Can you recast everything from the first of the rows down to the line containing "common name: Helmet moss", that line included, as a numbered list with blank lines left out?

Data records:
# # # # #
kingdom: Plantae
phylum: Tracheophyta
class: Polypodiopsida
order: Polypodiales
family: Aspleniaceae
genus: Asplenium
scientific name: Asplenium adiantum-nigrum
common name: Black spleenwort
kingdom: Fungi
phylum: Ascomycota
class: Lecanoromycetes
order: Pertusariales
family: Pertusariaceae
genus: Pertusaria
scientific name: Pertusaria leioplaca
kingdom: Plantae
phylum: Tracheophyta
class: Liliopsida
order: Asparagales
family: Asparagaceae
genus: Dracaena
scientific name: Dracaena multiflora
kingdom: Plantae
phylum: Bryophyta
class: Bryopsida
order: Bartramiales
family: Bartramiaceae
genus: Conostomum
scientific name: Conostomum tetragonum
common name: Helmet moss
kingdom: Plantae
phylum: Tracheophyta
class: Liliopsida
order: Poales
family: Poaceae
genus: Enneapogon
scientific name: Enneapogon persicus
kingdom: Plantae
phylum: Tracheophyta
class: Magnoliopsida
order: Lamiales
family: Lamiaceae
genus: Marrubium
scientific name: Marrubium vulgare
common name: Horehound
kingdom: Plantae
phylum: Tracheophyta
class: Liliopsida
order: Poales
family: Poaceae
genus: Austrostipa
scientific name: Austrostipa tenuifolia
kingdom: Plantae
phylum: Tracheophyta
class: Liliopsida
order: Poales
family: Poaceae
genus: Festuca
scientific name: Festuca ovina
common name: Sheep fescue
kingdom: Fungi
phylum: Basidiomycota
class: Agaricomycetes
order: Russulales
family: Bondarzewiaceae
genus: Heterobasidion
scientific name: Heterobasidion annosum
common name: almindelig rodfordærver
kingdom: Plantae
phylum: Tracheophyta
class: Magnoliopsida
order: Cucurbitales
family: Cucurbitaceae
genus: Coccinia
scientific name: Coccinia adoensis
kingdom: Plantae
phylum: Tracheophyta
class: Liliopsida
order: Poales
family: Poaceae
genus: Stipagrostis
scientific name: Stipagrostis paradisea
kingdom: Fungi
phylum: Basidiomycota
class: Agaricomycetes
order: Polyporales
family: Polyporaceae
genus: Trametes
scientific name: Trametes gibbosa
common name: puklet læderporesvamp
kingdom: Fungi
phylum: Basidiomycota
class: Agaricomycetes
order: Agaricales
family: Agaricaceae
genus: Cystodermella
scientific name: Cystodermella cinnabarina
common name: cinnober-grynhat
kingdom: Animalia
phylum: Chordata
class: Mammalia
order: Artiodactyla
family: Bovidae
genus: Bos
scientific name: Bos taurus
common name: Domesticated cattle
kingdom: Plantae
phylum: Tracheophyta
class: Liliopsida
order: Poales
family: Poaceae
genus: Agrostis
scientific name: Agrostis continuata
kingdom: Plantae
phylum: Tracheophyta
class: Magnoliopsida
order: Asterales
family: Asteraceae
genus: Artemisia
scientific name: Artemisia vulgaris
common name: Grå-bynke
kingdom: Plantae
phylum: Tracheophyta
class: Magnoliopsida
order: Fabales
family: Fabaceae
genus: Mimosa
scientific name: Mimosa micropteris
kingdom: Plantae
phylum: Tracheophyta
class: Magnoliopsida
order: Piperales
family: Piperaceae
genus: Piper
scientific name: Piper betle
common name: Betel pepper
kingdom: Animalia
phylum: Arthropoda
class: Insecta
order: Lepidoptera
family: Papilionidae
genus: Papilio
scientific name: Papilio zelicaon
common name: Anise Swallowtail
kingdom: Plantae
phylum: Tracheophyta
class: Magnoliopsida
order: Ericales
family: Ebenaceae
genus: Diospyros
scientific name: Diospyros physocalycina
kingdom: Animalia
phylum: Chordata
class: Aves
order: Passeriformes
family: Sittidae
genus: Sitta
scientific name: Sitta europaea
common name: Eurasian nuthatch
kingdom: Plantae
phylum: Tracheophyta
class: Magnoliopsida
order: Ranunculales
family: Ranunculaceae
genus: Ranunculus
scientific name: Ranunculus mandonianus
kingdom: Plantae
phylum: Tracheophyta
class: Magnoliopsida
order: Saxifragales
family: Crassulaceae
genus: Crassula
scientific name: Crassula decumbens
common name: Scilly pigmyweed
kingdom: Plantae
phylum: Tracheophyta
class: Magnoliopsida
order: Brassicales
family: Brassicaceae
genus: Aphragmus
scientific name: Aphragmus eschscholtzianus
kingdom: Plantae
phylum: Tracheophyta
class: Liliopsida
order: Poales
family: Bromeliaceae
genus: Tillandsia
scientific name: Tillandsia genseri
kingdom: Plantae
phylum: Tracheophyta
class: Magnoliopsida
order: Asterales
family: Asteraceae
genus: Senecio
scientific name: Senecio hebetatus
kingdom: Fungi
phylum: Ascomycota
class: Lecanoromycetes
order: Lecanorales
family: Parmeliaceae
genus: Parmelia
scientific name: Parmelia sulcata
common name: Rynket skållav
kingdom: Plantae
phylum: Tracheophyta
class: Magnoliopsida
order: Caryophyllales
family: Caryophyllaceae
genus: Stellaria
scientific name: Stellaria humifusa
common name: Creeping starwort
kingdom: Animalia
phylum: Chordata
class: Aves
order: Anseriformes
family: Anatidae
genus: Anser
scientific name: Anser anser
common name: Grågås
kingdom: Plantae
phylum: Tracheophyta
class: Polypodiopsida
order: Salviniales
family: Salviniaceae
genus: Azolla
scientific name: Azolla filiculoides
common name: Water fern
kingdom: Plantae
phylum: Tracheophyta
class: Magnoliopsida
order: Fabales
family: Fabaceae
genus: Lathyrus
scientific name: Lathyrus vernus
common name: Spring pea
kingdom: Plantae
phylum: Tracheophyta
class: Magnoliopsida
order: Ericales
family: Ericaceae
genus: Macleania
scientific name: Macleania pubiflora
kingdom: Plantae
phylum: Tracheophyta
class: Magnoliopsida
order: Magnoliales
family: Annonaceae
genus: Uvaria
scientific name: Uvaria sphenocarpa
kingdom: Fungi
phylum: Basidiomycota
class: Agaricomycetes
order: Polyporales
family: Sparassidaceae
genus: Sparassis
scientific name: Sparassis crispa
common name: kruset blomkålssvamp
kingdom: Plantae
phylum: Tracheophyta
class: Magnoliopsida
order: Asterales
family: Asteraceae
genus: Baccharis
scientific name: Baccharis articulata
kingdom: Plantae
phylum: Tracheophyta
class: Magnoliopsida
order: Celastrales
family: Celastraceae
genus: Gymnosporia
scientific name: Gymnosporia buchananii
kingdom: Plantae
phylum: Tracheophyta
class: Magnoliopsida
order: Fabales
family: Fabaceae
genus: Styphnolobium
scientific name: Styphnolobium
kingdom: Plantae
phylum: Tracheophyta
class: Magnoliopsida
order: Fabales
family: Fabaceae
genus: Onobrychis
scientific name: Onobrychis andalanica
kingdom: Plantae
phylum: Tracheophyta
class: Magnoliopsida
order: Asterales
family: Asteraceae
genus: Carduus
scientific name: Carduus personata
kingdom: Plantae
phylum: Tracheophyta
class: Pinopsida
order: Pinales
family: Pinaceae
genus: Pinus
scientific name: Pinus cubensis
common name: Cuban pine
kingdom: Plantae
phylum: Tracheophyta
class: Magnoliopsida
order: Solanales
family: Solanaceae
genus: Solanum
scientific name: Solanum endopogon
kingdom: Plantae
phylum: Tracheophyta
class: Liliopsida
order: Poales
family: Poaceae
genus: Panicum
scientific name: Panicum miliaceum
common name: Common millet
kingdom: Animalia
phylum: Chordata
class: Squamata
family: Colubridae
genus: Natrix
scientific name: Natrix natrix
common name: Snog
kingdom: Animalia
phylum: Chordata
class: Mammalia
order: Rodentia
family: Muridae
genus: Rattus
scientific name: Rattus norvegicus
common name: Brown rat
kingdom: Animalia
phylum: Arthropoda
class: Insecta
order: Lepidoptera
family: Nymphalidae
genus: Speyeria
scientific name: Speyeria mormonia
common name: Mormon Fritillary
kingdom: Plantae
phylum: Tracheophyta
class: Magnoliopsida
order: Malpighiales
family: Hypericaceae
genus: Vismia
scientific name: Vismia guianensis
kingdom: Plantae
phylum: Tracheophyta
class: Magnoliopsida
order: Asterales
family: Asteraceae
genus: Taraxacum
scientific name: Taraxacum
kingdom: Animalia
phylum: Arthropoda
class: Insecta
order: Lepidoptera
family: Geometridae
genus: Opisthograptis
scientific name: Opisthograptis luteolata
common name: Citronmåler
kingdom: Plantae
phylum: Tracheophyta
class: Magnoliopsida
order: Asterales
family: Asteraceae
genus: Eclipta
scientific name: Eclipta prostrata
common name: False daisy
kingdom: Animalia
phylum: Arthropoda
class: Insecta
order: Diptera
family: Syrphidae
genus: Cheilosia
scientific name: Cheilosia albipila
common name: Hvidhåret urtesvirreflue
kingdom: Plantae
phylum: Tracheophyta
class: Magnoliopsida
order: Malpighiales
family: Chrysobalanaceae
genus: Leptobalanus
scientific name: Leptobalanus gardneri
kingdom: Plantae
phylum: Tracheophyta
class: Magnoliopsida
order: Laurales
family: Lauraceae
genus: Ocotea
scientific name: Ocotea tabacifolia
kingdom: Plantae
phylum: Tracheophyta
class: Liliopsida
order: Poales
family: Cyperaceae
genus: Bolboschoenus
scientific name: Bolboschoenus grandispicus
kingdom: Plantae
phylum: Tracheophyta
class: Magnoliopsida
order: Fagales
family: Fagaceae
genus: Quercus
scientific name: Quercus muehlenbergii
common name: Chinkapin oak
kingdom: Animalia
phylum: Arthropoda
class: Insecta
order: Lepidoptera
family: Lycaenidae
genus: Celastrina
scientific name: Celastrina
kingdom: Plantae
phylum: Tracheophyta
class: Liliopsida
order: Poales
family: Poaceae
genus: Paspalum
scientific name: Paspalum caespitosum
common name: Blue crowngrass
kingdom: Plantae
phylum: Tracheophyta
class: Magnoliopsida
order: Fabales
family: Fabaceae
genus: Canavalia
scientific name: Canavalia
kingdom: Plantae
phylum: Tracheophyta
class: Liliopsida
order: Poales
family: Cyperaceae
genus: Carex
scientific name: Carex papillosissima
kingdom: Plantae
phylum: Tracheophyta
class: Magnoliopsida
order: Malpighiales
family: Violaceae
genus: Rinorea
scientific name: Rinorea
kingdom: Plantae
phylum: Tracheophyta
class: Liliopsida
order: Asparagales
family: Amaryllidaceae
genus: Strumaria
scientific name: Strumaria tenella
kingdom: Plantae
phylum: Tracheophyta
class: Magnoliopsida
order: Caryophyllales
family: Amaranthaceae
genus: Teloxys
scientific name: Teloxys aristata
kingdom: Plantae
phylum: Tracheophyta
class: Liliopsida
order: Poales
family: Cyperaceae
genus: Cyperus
# # # # #
Response to this exercise:
1. kingdom: Plantae
2. phylum: Tracheophyta
3. class: Polypodiopsida
4. order: Polypodiales
5. family: Aspleniaceae
6. genus: Asplenium
7. scientific name: Asplenium adiantum-nigrum
8. common name: Black spleenwort
9. kingdom: Fungi
10. phylum: Ascomycota
11. class: Lecanoromycetes
12. order: Pertusariales
13. family: Pertusariaceae
14. genus: Pertusaria
15. scientific name: Pertusaria leioplaca
16. kingdom: Plantae
17. phylum: Tracheophyta
18. class: Liliopsida
19. order: Asparagales
20. family: Asparagaceae
21. genus: Dracaena
22. scientific name: Dracaena multiflora
23. kingdom: Plantae
24. phylum: Bryophyta
25. class: Bryopsida
26. order: Bartramiales
27. family: Bartramiaceae
28. genus: Conostomum
29. scientific name: Conostomum tetragonum
30. common name: Helmet moss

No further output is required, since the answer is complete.